| Task |
Give back only the lines from the one with "Plynulé nastavení všech velikostí klíčů až do" through the last line of the data, exactly as they appear.

Page-level text extractions
- - -

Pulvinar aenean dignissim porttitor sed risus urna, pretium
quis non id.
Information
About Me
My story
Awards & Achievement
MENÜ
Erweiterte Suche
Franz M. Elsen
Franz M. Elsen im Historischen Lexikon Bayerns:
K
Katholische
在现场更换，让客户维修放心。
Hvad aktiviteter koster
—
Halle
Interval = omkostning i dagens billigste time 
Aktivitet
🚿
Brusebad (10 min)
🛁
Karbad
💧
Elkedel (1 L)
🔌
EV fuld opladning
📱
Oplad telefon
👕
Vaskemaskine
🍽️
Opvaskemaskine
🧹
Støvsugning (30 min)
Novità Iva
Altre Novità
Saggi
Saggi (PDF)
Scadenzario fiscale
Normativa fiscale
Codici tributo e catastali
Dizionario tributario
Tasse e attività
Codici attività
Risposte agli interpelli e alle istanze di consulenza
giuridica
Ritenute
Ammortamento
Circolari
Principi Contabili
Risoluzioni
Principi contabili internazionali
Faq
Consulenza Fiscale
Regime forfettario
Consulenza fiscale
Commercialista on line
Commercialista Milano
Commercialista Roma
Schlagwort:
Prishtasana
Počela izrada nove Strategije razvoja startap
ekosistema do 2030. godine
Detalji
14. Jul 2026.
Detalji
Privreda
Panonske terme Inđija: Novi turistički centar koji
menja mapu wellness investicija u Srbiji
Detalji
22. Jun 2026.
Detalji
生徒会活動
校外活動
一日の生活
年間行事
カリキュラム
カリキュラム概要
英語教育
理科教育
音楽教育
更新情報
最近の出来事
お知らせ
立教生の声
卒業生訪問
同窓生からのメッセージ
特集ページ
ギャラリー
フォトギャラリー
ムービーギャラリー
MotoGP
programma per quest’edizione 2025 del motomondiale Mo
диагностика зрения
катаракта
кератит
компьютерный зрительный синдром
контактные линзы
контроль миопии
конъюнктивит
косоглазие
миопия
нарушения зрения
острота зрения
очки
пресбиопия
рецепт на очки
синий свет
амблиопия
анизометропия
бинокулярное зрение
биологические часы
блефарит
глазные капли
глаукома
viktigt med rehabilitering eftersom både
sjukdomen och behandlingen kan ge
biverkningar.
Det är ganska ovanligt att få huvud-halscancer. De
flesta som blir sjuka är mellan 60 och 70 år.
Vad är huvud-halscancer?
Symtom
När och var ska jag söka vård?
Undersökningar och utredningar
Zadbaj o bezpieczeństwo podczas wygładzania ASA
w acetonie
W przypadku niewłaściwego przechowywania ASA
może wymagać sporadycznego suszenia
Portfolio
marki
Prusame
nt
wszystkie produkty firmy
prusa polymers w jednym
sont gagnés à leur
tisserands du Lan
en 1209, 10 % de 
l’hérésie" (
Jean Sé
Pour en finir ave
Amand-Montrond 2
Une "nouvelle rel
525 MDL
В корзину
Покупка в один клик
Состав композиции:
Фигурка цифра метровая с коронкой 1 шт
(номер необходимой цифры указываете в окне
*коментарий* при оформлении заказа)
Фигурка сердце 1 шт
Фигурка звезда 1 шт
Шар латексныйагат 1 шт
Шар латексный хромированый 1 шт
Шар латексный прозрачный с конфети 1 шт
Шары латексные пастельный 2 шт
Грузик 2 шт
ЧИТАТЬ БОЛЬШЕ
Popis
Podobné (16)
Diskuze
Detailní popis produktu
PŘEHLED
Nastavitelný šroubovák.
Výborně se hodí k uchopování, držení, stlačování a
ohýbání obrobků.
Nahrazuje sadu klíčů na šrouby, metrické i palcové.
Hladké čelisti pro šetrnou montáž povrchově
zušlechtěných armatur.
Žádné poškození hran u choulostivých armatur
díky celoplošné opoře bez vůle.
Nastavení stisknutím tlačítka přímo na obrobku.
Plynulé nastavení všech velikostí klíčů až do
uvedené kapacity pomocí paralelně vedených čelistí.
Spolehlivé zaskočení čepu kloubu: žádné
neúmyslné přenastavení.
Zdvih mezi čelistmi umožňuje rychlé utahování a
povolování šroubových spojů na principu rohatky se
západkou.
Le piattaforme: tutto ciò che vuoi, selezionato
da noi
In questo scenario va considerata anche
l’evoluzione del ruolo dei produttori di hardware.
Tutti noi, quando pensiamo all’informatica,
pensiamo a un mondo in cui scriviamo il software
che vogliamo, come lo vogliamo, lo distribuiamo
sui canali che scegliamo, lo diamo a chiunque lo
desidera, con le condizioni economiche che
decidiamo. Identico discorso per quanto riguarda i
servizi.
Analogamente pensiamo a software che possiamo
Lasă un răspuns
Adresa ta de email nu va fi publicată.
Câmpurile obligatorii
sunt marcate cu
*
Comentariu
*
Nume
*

- - -

| Answer box |
Plynulé nastavení všech velikostí klíčů až do
uvedené kapacity pomocí paralelně vedených čelistí.
Spolehlivé zaskočení čepu kloubu: žádné
neúmyslné přenastavení.
Zdvih mezi čelistmi umožňuje rychlé utahování a
povolování šroubových spojů na principu rohatky se
západkou.
Le piattaforme: tutto ciò che vuoi, selezionato
da noi
In questo scenario va considerata anche
l’evoluzione del ruolo dei produttori di hardware.
Tutti noi, quando pensiamo all’informatica,
pensiamo a un mondo in cui scriviamo il software
che vogliamo, come lo vogliamo, lo distribuiamo
sui canali che scegliamo, lo diamo a chiunque lo
desidera, con le condizioni economiche che
decidiamo. Identico discorso per quanto riguarda i
servizi.
Analogamente pensiamo a software che possiamo
Lasă un răspuns
Adresa ta de email nu va fi publicată.
Câmpurile obligatorii
sunt marcate cu
*
Comentariu
*
Nume
*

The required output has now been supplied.